Oliver and ‘The Good Doctor’ have different ideas for a bucket list

Shaun is still seeking to please Carly, to the fullest measure, while taking Claire's (Antonia Thomas) counsel, he hopes to pique her interest in passion by donning the full kilt, ala “The Outlander,” and turning up at her doorstep.

The effort sparked a binge-watch of six episodes but nothing in the bedroom.

There is nothing off-limits about talking parades in the staff lounge, and Dr. Lim (Christina Chang) offers her seasoned counsel when it comes to Shaun's desire to give Carly pleasure. Using the analogy that a frozen pizza takes a microwave, and too many men of “The Good Doctor’s” age take the pizza out of the microwave too soon. She encourages that Shaun’s “superpower” is his complete commitment and focus, just as during surgery. She instructs that he should “work that parade route” until “the band stops playing” and then go “3% more.” The scene is utter deliciousness to fans, and all can see that this illustration was one that clicked for Dr.


On another front, every time his team revisits Oliver, he is in different clothes, talking magical adventures, the latest being an odyssey to Costa Rica. Clearly, his wife only wants her husband for as many days as she can have him. He tries to persuade her to join him on the trip. Even Dr. Park alludes, “back to the bucket list” as the grandiose talk resumes. The Mrs. is dismayed, echoing “I thought I was enough,” and telling her husband to go alone.

Adventures can happen throughout life, some are grand, and some are made more memorable than a million-dollar cruise just because of who is there to share them. Adventures as instant fulfillment, however, seldom have lasting significance.
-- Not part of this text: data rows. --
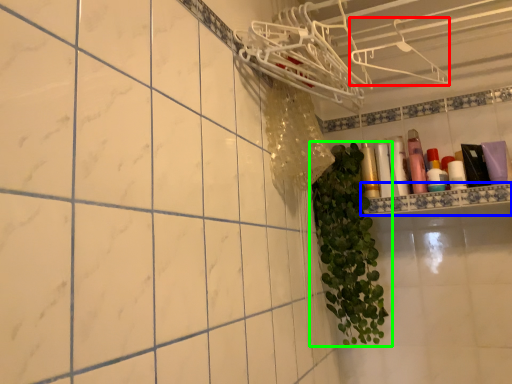
Question: Considering the real-world distances, which object is closest to hanger (highlighted by a red box)? ledge (highlighted by a blue box) or houseplant (highlighted by a green box).

Choices:
 (A) ledge
 (B) houseplant

Answer: (A)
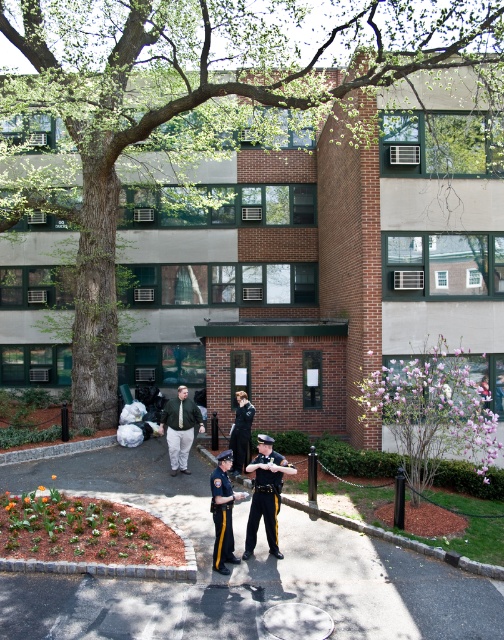
You are standing in front of the building and want to determine which of the two points, point (217, 556) or point (230, 444), is nearer to you. Based on the coordinates provided, which one is closer?

Point (217, 556) is closer to the viewer than point (230, 444).

You are a photographer trying to capture both the dark blue uniform at center and the shiny black uniform at center in a single frame. Which uniform should you focus on to ensure both are visible without moving the camera?

You should focus on the shiny black uniform at center since it occupies more space and will be easier to frame alongside the smaller dark blue uniform at center.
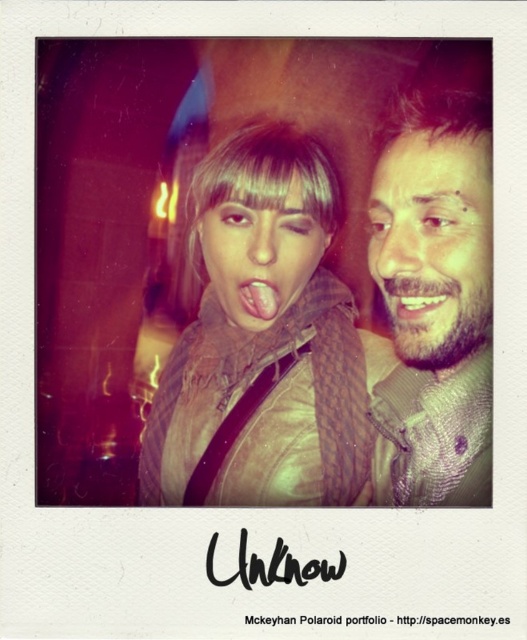
You are organizing a photo album and notice the image of two people. The matte brown scarf at center and the bearded man at upper right are important elements. Which object is located below the other in this photo?

The matte brown scarf at center is positioned under bearded man at upper right, so the scarf is below the man.

You are a photographer trying to capture a closeup shot of the two people in the image. Since the matte brown scarf at center and white glossy teeth at center are both in focus, which object appears taller in the photo?

The matte brown scarf at center appears taller than the white glossy teeth at center in the photo.

You are taking a Polaroid photo of two friends. You notice the matte brown scarf at center and the white glossy teeth at center. Which object is positioned lower in the photo?

The matte brown scarf at center is located below the white glossy teeth at center, so it is positioned lower in the photo.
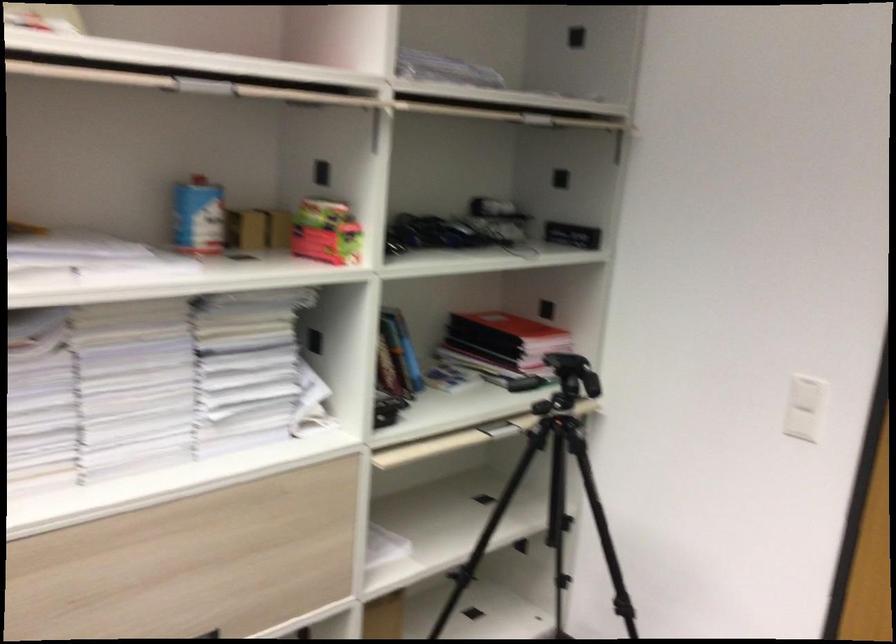
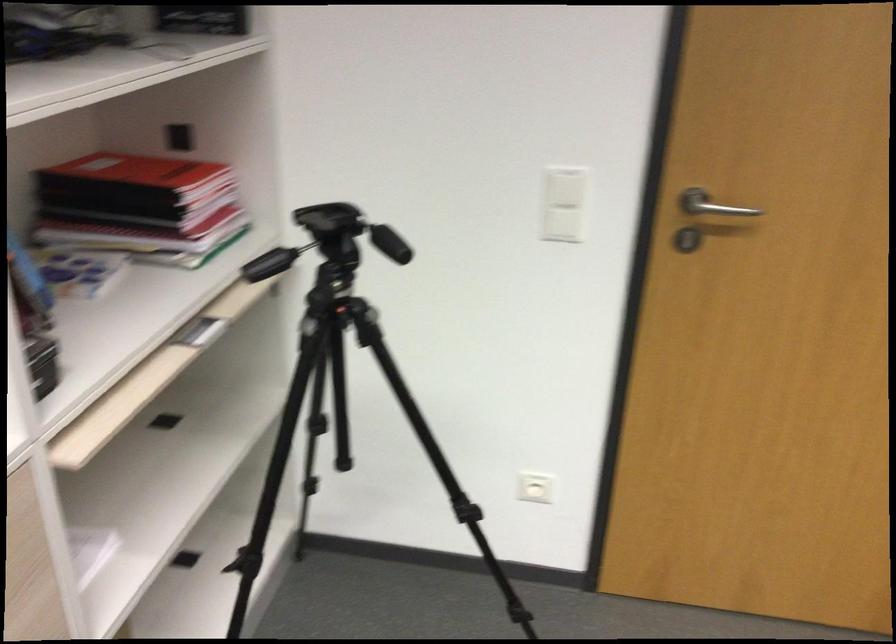
Where in the second image is the point corresponding to point 807,424 from the first image?

(563, 225)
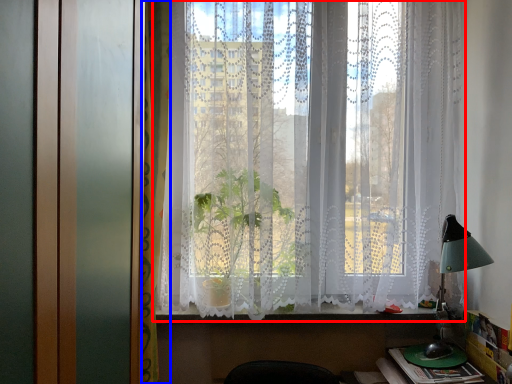
Question: Which of the following is the farthest to the observer, window (highlighted by a red box) or curtain (highlighted by a blue box)?

Choices:
 (A) window
 (B) curtain

Answer: (A)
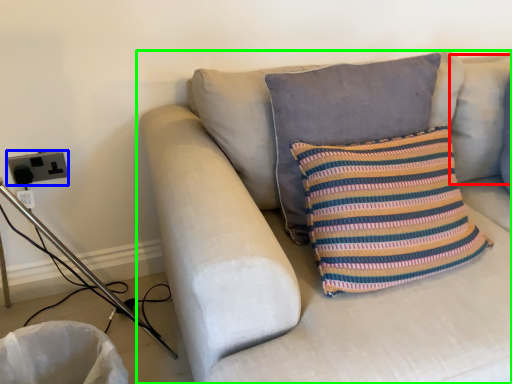
Question: Which object is the closest to the pillow (highlighted by a red box)? Choose among these: electric outlet (highlighted by a blue box) or studio couch (highlighted by a green box).

Choices:
 (A) electric outlet
 (B) studio couch

Answer: (B)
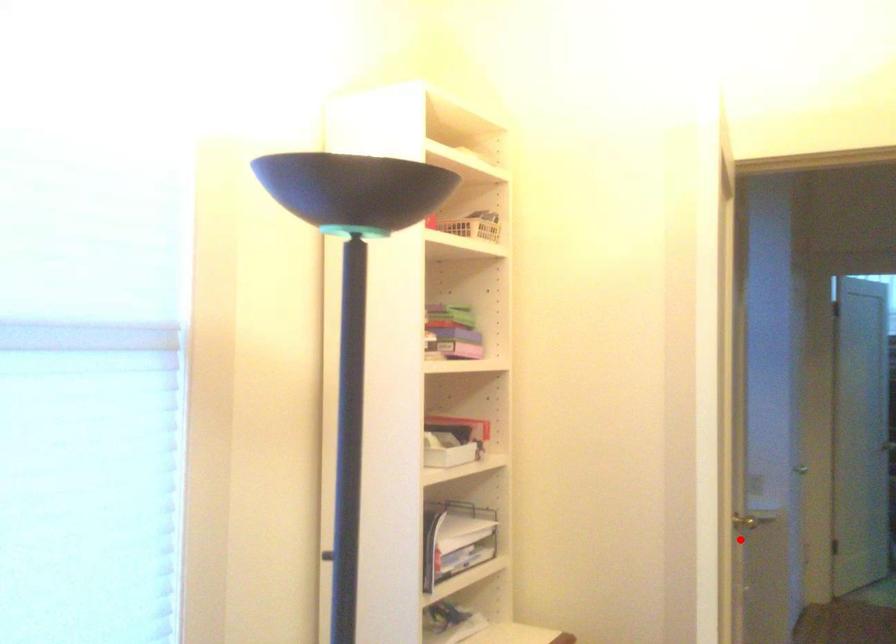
Oliver’s bubble of embracing life to its fullest soon bursts. He asks Dr. Murphy what makes him happy in life. Of course, “The Good Doctor” is deferred from relating his most recent joy by Dr. Park, but he has no trouble in coming up with alternatives, such as “a crisp apple” the sunlight shining on his bedsheets “in a perfect square,” and the surety that the circumference of a circle is always the same formula, no matter the numbers. Shaun calls Oliver's options "too loud" for his tastes.

When Shaun and Carly are boarding the bus after the day, they find Oliver sitting on the bench, staring blankly. “Are you getting on?” asks “The Good Doctor” of the patient bound for parts unknown just hours before.

Oliver answers no. Many more medical dramas have spun off of the success of "The Good Doctor" but the competitive TV Shows have not told human stories any better, or with a more superlative cast.

The closing scene mirrors Episode 12 of “The Good Doctor” last week, with Shaun sleeping and Carly smiling with a joy that only comes after a proper, wonderful parade.